*** Document text ***
These thinkers explicitly critique democracy, liberalism, and modernity from a monarchist/aristocratic perspective.
Joseph de Maistre (1753-1821) – The Counter-Revolutionary
Essential Works:
- Considerations on France – Counter-Enlightenment critique
- The Executioner – Violence and sovereignty
- Essay on the Generative Principle of Political Constitutions – Divine foundation of authority
Key Ideas:
- Throne and Altar – Political authority must be grounded in religious truth
- Original sin and human corruption – Democracy assumes goodness; monarchism assumes fallenness
- The Executioner – Violence is necessary to maintain order; sovereignty requires the sword
Why Essential: De Maistre is the founder of reactionary political philosophy. He's the intellectual godfather of the entire anti-Enlightenment tradition.
Juan Donoso Cortés (1809-1853) – The Catholic Reactionary
Essential Works:
- Essay on Catholicism, Liberalism, and Socialism
- Letter to Cardinal Fornari on the Errors of Our Time
Key Ideas:
- Dictatorship vs. anarchy – When order collapses, only dictatorship can restore it
- Catholicism or chaos – Without divine authority, society devolves into totalitarianism
- Liberalism as gateway to socialism – Democracy inevitably leads to state tyranny
Why Essential: Donoso Cortés diagnoses the political theology problem: secular democracy has no foundation for authority, so it collapses into nihilism or totalitarianism.
*** End of Document text ***
*** Study material ***
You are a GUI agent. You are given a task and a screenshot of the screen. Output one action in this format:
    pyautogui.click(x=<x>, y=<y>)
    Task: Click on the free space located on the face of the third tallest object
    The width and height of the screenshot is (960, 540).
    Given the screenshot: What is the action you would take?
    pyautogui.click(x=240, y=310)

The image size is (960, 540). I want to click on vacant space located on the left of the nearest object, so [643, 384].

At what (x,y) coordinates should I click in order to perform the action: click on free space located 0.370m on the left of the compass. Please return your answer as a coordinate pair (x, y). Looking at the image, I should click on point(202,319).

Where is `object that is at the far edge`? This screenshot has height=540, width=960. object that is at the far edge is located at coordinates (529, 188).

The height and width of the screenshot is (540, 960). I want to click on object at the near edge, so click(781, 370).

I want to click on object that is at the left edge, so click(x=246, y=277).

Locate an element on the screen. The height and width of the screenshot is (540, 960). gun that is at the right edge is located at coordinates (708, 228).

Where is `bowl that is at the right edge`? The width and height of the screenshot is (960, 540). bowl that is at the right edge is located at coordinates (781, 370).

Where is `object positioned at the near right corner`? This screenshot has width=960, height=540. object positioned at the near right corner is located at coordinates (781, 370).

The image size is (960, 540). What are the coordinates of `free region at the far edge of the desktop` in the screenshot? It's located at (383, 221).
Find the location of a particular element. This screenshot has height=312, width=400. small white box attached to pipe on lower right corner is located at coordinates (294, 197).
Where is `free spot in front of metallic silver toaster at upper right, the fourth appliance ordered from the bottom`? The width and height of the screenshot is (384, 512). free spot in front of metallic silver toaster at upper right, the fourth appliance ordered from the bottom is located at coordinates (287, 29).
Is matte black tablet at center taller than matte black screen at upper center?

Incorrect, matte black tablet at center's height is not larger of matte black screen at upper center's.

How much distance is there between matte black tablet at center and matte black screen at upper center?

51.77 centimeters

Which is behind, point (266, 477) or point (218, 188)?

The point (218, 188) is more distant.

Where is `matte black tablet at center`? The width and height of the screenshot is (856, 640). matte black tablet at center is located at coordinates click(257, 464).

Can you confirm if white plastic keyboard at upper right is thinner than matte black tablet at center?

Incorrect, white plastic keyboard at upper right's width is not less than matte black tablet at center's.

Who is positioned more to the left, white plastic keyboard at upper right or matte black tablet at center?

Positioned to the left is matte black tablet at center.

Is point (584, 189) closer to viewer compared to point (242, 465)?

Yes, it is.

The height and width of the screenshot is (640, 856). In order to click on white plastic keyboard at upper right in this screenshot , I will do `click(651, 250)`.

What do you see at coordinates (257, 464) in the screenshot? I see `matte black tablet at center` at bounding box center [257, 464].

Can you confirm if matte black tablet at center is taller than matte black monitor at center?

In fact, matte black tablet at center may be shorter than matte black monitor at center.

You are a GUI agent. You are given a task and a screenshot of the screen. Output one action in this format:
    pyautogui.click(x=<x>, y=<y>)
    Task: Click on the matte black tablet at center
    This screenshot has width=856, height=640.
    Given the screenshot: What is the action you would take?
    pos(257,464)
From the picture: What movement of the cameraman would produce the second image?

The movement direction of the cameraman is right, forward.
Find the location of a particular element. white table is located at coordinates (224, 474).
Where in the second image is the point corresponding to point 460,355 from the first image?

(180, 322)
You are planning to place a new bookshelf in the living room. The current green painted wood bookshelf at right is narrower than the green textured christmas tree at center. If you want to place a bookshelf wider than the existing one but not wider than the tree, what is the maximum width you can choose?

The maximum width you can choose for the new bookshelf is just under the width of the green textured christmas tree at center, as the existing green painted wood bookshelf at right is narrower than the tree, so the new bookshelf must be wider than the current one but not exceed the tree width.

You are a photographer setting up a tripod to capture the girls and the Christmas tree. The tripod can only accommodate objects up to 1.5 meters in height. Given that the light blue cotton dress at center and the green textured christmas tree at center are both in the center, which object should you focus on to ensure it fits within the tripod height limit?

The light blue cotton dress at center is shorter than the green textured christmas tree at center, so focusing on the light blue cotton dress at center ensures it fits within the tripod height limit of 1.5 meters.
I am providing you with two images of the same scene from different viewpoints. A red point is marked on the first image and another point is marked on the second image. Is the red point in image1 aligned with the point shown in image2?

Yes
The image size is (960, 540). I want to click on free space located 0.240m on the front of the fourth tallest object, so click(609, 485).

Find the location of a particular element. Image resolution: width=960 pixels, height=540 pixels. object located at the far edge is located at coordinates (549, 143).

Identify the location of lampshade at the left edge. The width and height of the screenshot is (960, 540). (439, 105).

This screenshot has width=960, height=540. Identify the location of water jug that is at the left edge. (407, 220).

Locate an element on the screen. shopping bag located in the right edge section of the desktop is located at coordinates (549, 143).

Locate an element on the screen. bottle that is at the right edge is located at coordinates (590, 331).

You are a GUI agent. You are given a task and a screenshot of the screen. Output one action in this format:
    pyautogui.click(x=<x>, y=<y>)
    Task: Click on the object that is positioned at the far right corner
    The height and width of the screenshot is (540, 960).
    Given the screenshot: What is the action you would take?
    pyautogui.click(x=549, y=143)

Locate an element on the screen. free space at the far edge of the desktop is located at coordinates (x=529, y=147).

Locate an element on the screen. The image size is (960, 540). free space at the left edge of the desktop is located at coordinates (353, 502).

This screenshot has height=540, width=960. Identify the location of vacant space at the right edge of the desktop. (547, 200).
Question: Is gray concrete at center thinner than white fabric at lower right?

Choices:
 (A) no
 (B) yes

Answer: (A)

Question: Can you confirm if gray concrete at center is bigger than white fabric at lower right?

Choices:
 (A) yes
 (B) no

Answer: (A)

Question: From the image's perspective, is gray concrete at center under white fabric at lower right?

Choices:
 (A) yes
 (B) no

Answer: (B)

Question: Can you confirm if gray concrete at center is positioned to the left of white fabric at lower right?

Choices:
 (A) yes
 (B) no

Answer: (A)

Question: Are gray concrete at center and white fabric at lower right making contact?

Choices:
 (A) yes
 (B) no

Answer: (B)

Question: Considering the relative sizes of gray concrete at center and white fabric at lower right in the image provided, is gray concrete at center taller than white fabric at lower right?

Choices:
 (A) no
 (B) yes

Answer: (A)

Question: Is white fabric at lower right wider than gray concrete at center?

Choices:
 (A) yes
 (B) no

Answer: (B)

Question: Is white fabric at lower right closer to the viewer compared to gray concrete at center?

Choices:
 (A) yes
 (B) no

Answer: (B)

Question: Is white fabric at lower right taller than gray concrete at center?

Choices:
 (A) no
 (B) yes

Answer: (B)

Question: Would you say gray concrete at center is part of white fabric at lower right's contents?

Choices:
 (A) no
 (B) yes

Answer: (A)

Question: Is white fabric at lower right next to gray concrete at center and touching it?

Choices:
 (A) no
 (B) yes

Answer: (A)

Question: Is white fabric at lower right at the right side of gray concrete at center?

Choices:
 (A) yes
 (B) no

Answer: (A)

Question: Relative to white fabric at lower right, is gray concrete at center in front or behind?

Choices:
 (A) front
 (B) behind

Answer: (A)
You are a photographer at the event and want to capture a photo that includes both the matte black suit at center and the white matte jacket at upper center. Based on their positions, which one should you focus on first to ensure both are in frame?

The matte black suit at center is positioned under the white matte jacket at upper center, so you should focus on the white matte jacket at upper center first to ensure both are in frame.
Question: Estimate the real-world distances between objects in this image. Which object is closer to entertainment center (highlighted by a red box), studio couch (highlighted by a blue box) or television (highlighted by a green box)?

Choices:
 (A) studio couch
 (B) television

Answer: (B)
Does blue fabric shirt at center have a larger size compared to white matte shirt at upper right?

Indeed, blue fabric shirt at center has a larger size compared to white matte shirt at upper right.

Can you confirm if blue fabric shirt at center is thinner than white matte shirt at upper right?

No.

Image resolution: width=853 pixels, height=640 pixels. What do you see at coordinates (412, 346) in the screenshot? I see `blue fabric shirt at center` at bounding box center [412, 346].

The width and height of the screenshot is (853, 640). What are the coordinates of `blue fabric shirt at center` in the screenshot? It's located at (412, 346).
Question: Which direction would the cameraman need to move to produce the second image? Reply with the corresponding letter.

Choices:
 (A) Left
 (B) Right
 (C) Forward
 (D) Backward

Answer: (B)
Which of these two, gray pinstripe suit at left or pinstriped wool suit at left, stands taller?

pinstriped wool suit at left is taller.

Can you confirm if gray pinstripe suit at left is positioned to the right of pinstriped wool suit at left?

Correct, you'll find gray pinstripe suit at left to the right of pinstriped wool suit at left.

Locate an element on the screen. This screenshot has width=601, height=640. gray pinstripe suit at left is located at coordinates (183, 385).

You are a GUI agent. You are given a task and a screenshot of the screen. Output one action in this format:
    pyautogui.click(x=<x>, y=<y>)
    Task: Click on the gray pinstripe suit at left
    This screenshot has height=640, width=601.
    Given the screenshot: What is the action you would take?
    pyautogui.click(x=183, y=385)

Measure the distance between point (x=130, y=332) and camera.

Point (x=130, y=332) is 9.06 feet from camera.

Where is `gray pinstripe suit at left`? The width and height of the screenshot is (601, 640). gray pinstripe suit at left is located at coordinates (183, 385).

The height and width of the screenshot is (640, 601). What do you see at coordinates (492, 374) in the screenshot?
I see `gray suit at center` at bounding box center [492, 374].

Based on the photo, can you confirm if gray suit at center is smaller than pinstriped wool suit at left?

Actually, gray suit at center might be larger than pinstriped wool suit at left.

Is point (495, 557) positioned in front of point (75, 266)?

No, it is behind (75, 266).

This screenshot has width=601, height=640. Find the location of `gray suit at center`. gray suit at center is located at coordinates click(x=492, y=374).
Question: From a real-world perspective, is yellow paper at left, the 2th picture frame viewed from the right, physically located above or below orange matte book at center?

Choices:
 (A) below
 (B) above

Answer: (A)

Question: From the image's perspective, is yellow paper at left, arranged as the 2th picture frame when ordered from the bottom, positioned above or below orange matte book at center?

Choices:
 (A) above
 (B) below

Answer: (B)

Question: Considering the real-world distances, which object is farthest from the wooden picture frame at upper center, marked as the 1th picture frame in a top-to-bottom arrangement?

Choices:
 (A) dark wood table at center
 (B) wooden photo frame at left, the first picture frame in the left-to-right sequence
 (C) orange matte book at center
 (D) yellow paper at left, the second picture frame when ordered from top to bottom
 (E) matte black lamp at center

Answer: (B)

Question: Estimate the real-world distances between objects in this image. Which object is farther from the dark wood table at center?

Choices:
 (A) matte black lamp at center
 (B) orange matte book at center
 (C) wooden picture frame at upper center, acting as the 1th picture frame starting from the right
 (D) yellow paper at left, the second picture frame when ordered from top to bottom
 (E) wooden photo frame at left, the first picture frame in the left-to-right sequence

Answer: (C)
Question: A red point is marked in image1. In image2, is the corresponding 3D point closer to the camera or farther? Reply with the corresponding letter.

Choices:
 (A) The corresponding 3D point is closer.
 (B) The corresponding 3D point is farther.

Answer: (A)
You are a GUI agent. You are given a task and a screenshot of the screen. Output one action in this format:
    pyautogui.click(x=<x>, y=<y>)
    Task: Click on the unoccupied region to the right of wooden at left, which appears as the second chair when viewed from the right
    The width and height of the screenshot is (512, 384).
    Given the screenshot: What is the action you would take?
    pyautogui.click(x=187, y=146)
*** End of Study material ***
Requirement 1
In the text on monarchist thinkers, rewrite the paragraph beginning "Why Essential: Donoso Cortés diagnoses" as a short bulleted list that keeps its main points.
Requirement 2
Continue the text on monarchist thinkers from its last line.
None of the items is needed for these tasks.

Response box 1
- Donoso Cortés identifies the political theology problem.
- Secular democracy has no foundation for authority.
- As a result, it collapses into nihilism or totalitarianism.

Response box 2
Charles Maurras (1868-1952) – Integralist Nationalism
Essential Works:
- Enquiry into Monarchy – Case for restoration of French monarchy
- The Future of Intelligence – Critique of modern intellectuals
Key Ideas:
- Integral nationalism – Nation as organic unity, not democratic abstraction
- Monarchy as natural order – Hereditary kingship provides stability and continuity
- Politique d'abord – Politics first; restore order, then address spiritual questions
Why Essential: Maurras shows how nationalism and monarchism can be combined in a coherent political program (though his influence on French fascism is controversial).
Erik von Kuehnelt-Leddihn (1909-1999) – Catholic Monarchist
Essential Works:
- Liberty or Equality – Democracy vs. aristocracy, freedom vs. equality
- Leftism Revisited – Comprehensive critique of egalitarianism
- The Menace of the Herd – Mass society and loss of individuality
Key Ideas:
- Monarchy protects liberty – Kings defend individual freedom against democratic mob rule
- Equality vs. liberty – You can have one or the other, not both
- Democracy as soft totalitarianism – Mass democracy leads to conformity and state control
Why Essential: Kuehnelt-Leddihn is one of the most sophisticated philosophical defenses of monarchy in the 20th century. He's not nostalgic—he's making a rigorous argument.
Integralism & Catholic Monarchism
These thinkers argue for the integration of Church and State under divine authority.
Adrian Vermeule – Catholic Integralist
Essential Works:
- Common Good Constitutionalism – Legal philosophy grounded in natural law
- All Human Flourishing is Religious (essay)
- Various essays in The Josias and First Things
Key Ideas:
- Common good constitutionalism – Law should serve the common good, not individual autonomy
- Integration of Church and State – Secular liberalism is a dead end; politics must be grounded in truth
- Dirigisme – Strong state directed toward virtue and human flourishing
Why Essential: Vermeule is bringing Integralism into mainstream legal and political discourse. He's influencing actual policy debates.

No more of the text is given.